Ick. Ick. Ick. Ick. Ick.
Well, of course a story with “zombie ants” in the headline is going to attract us. And of course the details of interspecies insect carnage are going to gross us out. But here’s the thing: We can’t help reading it.
Nor can we help sharing it. Please — please — swallow your coffee before continuing. And if you know Sam Raimi’s number, dish.
Ready? We’re serious: Are you ready to have any and all proximate meals ruined? Okay, then. Strap in!
So here’s the problem: America is being invaded by a Red Menace — fire ants. Not only are ants socialists by nature, fire ants in particular are impervious to traditional means of eradication, usually involving homeschooling and Baptist preachers.
But professional exorcists at UT Austin and Texas A&M have discovered a new ally in the holy war against Satan’s picnic bummers: tiny phorid flies from South America.
Here’s how it wor— you have swallowed, right? Okay, here’s how it works:
The flies “dive-bomb” the fire ants and lay eggs. The maggot that hatches inside the ant eats away at the brain…
The maggot eventually migrates into the ant’s head… There is no brain left in the ant, and the ant just starts wandering aimlessly…
About a month after the egg is laid, the ant’s head falls off and the fly emerges ready to attack…
Just so we’re clear: maggots hatch inside you and eat your brains, leaving you to wander aimlessly until your head falls off.
Which, come to think of it, explains the current state of the Republican Party.
Parasitic flies turn fire ants into zombies [Fort Worth Star-Telegram]
This explains the two days I just spent with our legislators in Sacramento.
Only a matter of time before this goes cross-species, too. I’m going back to bed.
Anyone who has been bitten by a fire ant will feel nothing and probably be cheered by this story.
This might be what’s afflicting the GOP, but don’t you need to actually have a brain in the first place?
I like ants. No, I admire them. Elegant and industrious, they get a bad rap for the most part.
The ichneuman fly does a similar thing. I know that because I had a speech about it in a play once. I was playing Darwin. It was a comedy. I had to smoke dope. I wore a hawaiian shirt. I was awesome.
Oh wait, are we talking about me?
One of the things I disliked about living in Austin was that any attempt to lounge on the grass outdoors was immediately met with serious grievances on the part of the fire ants. Which reminds me of my pope-related partial TJ yesterday: I remember when JPII was gonna go a-massin’ in San Antonio, they had to clear a huge field not of olive trees, but fire ants.
So, bring on the zombie flies. I mean really, what could go wrong?
Glad to see there’s something that can bring the Aggies together with the Longhorns.
@Benedick: There’s a big difference between ants and Texas fire ants. These suckers can and have killed livestock, dogs, cats, and babies. They are pure evil. They must be zombified.
@Nabisco: Around the same time as El Papa’s visit to the Alamo, there were torrential thunderstorms and flooding in the Hill Country. [Hmm.] Anyway, all the lakes and rivers were filled to the max – Canyon Lake actually went over the spillway into the Comal River. Sadly, a bunch of kids going to camp had their bus washed away. But related to fireants – naturally, my family went up to Canyon Lake to gawk at the flooding because it was cheap entertainment. I saw these things that looked like giant balls of leaves and bark.
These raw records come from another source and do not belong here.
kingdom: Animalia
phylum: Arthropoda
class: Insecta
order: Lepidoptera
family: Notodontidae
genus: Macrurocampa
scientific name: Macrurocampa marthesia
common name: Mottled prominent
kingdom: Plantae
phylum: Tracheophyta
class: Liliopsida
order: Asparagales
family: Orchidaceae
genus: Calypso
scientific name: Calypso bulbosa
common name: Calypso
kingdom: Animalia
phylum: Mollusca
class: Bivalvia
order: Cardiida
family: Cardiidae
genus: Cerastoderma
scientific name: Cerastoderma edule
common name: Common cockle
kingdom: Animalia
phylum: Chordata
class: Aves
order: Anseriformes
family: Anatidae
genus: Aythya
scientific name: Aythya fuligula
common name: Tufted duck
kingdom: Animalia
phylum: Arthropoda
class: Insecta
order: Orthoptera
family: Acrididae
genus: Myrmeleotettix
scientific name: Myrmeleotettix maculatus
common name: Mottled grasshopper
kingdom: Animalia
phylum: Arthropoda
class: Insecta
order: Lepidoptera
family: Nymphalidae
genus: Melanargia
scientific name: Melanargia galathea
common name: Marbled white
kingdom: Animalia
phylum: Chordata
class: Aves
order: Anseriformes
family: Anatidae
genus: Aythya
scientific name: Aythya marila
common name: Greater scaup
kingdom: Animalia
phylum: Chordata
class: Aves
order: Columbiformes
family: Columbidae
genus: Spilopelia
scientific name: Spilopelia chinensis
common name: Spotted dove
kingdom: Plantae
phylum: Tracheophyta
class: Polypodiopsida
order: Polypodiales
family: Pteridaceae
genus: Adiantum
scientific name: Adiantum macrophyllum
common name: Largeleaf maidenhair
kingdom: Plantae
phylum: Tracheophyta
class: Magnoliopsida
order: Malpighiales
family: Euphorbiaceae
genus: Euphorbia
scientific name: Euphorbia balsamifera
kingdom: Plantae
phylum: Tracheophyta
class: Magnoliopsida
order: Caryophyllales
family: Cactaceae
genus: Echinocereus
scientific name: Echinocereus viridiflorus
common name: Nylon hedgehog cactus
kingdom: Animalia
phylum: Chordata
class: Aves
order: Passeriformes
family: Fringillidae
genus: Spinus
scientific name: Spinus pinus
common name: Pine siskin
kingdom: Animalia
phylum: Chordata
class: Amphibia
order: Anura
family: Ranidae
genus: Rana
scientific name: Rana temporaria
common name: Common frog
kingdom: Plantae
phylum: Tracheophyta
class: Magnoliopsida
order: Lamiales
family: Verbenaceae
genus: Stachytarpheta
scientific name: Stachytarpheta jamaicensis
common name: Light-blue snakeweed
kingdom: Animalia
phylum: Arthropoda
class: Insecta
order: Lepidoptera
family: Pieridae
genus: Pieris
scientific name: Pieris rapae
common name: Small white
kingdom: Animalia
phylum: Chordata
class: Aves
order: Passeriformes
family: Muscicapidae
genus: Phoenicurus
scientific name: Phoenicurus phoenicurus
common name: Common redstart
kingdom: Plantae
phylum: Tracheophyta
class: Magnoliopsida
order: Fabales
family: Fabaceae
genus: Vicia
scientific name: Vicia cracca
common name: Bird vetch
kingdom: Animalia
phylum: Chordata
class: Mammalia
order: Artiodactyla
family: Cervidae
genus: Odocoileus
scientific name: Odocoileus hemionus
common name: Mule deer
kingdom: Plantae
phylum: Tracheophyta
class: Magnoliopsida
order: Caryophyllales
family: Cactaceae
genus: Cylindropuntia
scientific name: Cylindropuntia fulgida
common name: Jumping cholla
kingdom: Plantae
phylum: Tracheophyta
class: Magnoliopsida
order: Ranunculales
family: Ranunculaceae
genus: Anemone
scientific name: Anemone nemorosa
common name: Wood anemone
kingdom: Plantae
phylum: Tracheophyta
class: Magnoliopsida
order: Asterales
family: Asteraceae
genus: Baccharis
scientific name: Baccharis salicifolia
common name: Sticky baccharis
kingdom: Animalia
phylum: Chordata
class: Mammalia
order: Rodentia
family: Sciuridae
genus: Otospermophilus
We went out on a partially damaged pier to look closer. They were giant balls of FIRE ANTS. The ones on the bottom were dead, naturally, but they had somehow formed themselves into a spherical shape where the alive fire ants were swarming on top of the floating carcasses into these balls of writhing fire ants, anywhere from eight inches to two feet in diameter. It’s one of the grossest fucking things I’ve ever seen, it gives me itchy chills just thinking about it.
@Dodgerblue: Ugh. Today is my turn to endure Excremento…
If the phorid flies make the dietary leap from fire ant brains to human brains the flies will be extinct in no time. Reading this right after watching “The World According to Monsanto” makes me think our brains disappeared years ago.
Good riddance (though Nabisco’s prescience is duly noted).
@Benedick: Darling, of course. It’s all about you.
@ManchuCandidate: Yeah. My only response to that story was “cool!”
Wait, what? I thought it was all me.
@Mistress Cynica: Thanks for that. I got confused for a moment.
@Tommmcatt the Wet Sprocket: Wait your turn.